ACTIVITY:
Could you return each line of the material that has "Irán" in it?

LISTED RECORDS:
§ §

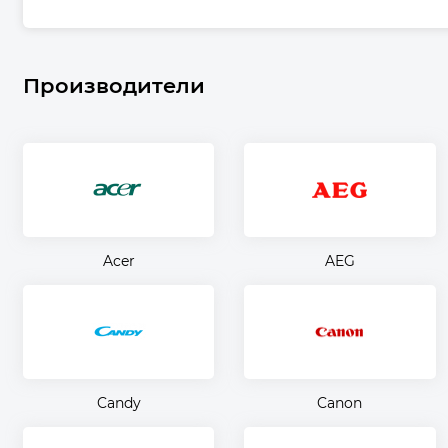
Производители
Acer
AEG
Candy
Canon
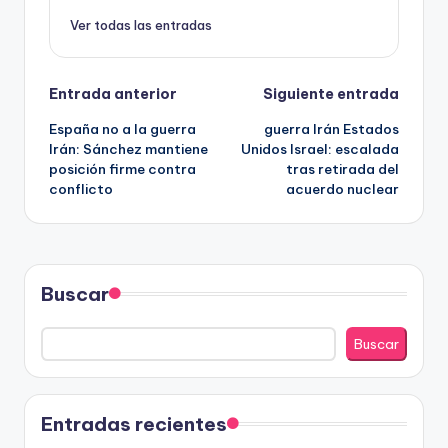
Ver todas las entradas
Navegación
Entrada anterior
Siguiente entrada
España no a la guerra
guerra Irán Estados
de
Irán: Sánchez mantiene
Unidos Israel: escalada
posición firme contra
tras retirada del
entradas
conflicto
acuerdo nuclear
Buscar
Buscar
Entradas recientes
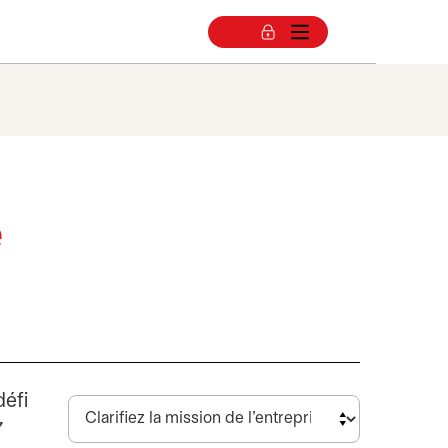
e
défi
7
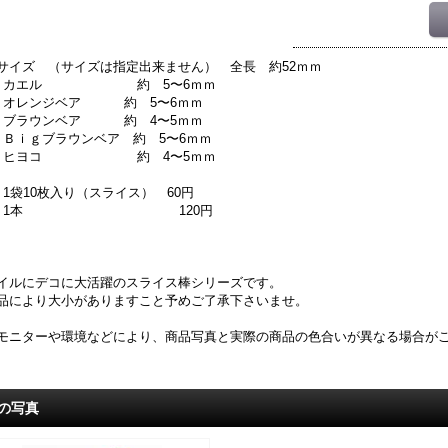
サイズ （サイズは指定出来ません） 全長 約52ｍｍ
1．カエル 約 5〜6ｍｍ
．オレンジベア 約 5〜6ｍｍ
．ブラウンベア 約 4〜5ｍｍ
．Ｂｉｇブラウンベア 約 5〜6ｍｍ
5．ヒヨコ 約 4〜5ｍｍ
．1袋10枚入り（スライス） 60円
2．1本 120円
イルにデコに大活躍のスライス棒シリーズです。
品により大小がありますこと予めご了承下さいませ。
モニターや環境などにより、商品写真と実際の商品の色合いが異なる場合が
の写真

§ §

EXERCISE RESULT:
guerra Irán Estados
Irán: Sánchez mantiene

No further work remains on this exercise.